If you ask a moderately experienced git user about submodules they are likely to turn to you, look you earnestly in the eye and say: "don't use them, life is too short". Or, if they are a more experienced and helpful git user, they might explain exactly why git submodules are painful. Before telling you: "don't use them, life is too short"

And, it is true, git submodules are painful particularly if you have to interact with them manually before or after every push to a shared remote repo - there are too many moving parts that can make life hell when they get out of sync.

git submodules are ok for tracking the precise version of a few rarely updated external dependencies because the manual book keeping overhead their use normally implies is small if done only occasionally, but they are terrible for tracking the precise versions of frequently updated internal dependencies, particularly in the absence of a robust automated solution.

why bother?

Given the hassles, why bother using them at all?

It turns out that git submodules do provide quite a neat solution to the problem of tracking the configuration of multi-component releases.

To explain, consider a system comprised of multiple components where the source for each component is tracked by its own git repository. To track the configuration of a particular release of the system as a whole requires some way to track git commits of each component in the system and tracking particular commits of a collection of components is something that git submodules can do quite well - it's just the user experience that is horrible.

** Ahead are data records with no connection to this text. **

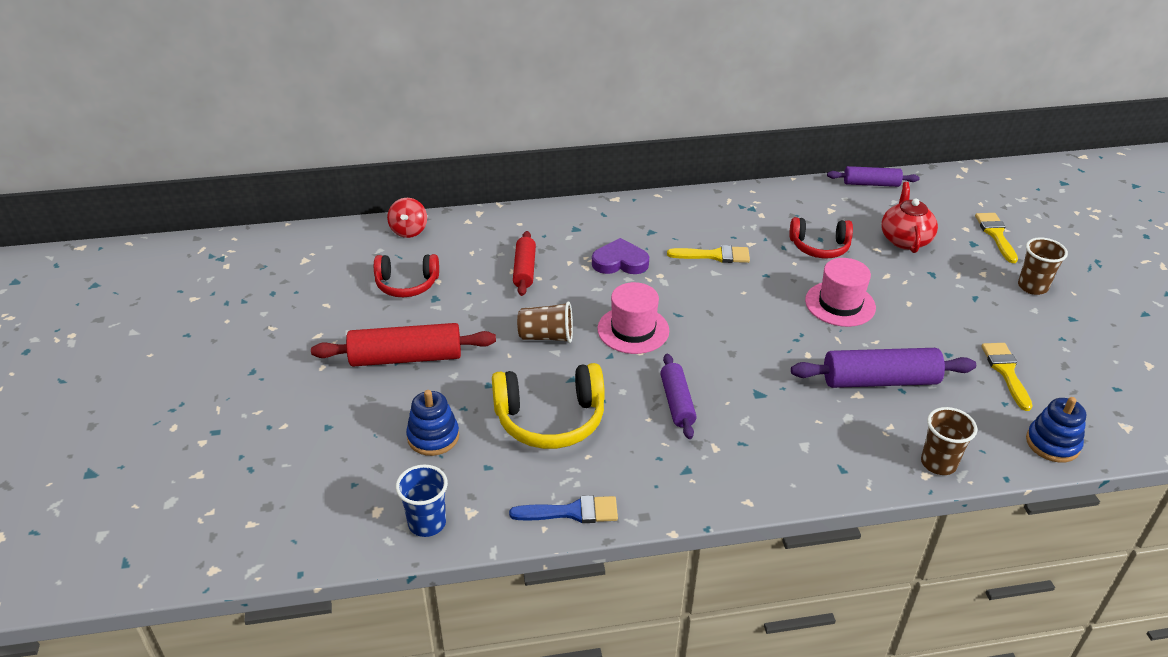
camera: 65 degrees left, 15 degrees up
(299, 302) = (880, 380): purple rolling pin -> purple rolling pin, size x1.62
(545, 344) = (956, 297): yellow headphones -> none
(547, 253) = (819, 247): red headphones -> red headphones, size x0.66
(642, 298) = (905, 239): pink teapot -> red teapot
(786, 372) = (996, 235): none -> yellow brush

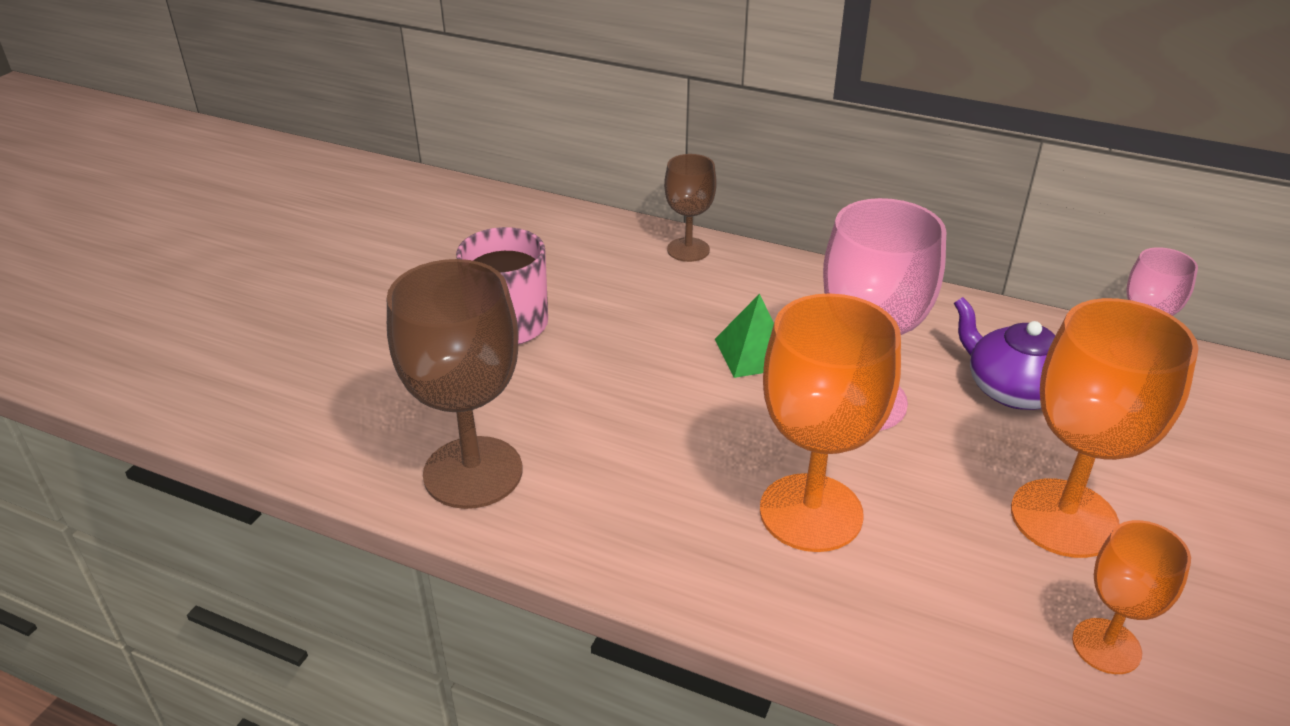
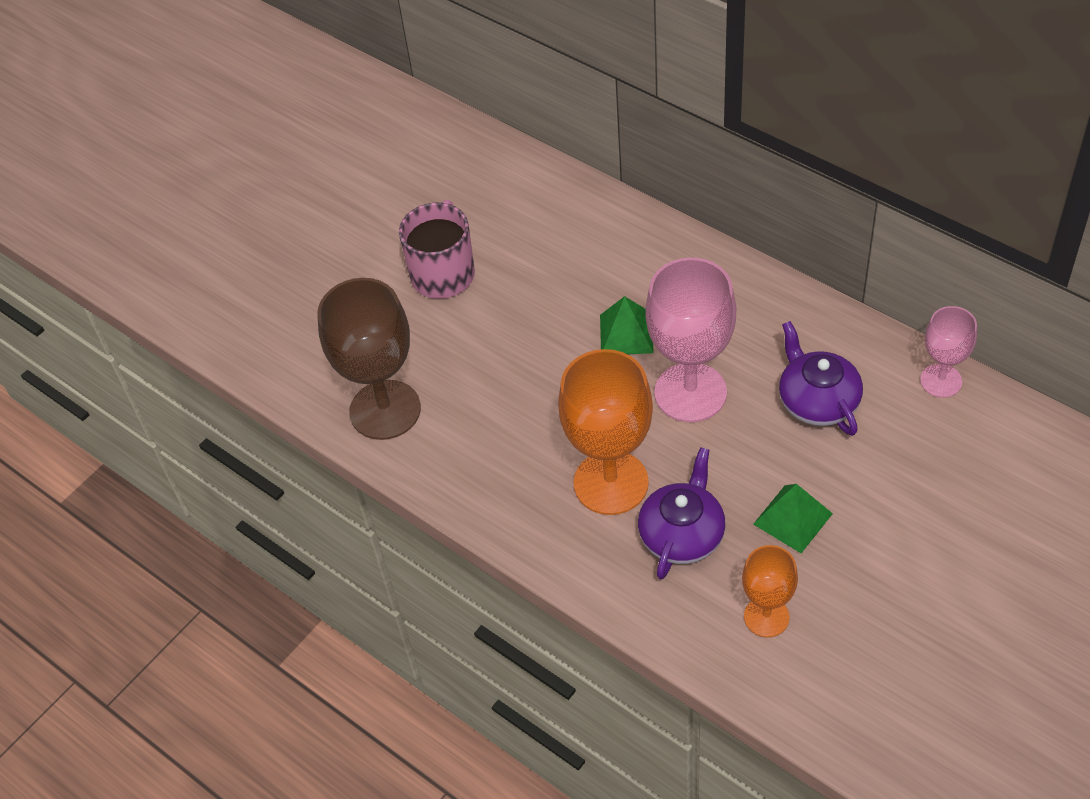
camera: 20 degrees right, 15 degrees up
(688, 250) = (613, 214): brown goblet -> none
(935, 560) = (682, 534): none -> purple teapot
(1064, 518) = (793, 518): orange goblet -> green pyramid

So, what if you could provide a user experience that didn't suck and still take advantage of git submodules for configuration management? That is what this article is about.

the approach

This section sets forth the elements of the approach.

tracking agent

The approach assumes the existence of one or more tracking agents. Each tracking agent would be responsible for monitoring the tracking branches of one or more submodules and updating the tracking branch of a superproject as the submodules change.

dedicated workspaces

The tracking agents would operate with a dedicated workspace - in particular, the tracking agent should never be run in a developer's workspace which might have untracked, unstaged or uncommitted work in it.

centralisation

Most tools in the git suite operate in a distributed fashion without reference to a central repository. Submodule tracking agent should be centralised. The main reason is that we want remove the responsibility for maintaining the superproject from individual developers and also we want to simplify the solution to eliminate the possibility of multiple agents operating on the same superproject branch at the same time.

read-only superprojects

The intent is that developers never have to manually update a superproject, making them effectively read-only from the developer's point of view. Developers might choose to use superprojects to checkout all the components of a release, but would not be required to.

submodule-only superprojects

One way to avoid the need for developers to manually update a superproject is to not store any files in the superproject. In other words, a superproject should be a pure collection of submodules and contain no other files. If there are no other files, there is no need for a developer to edit them and if a developer doesn't need to edit them, then there is no need for a developer to update to the superproject directly and so there can be no possibility of merge conflicts between a developer's changes and the tracking agent's changes.

This is really more a guideline for superproject design than a strict rule that would be checked by the submodule tracking agents.

no requirement for developer superproject checkout

If a developer doesn't need to maintain the superproject, then there is no need for the developer to checkout the superproject.

That said, when used in a readonly fashion, superprojects can still be a handy way to initially checkout a group of related submodules or periodically resync them all with their origins at the latest revision levels.


This post has described the requirements for a git submodule tracking agent. A future article will discuss the in detailed design of such an agent.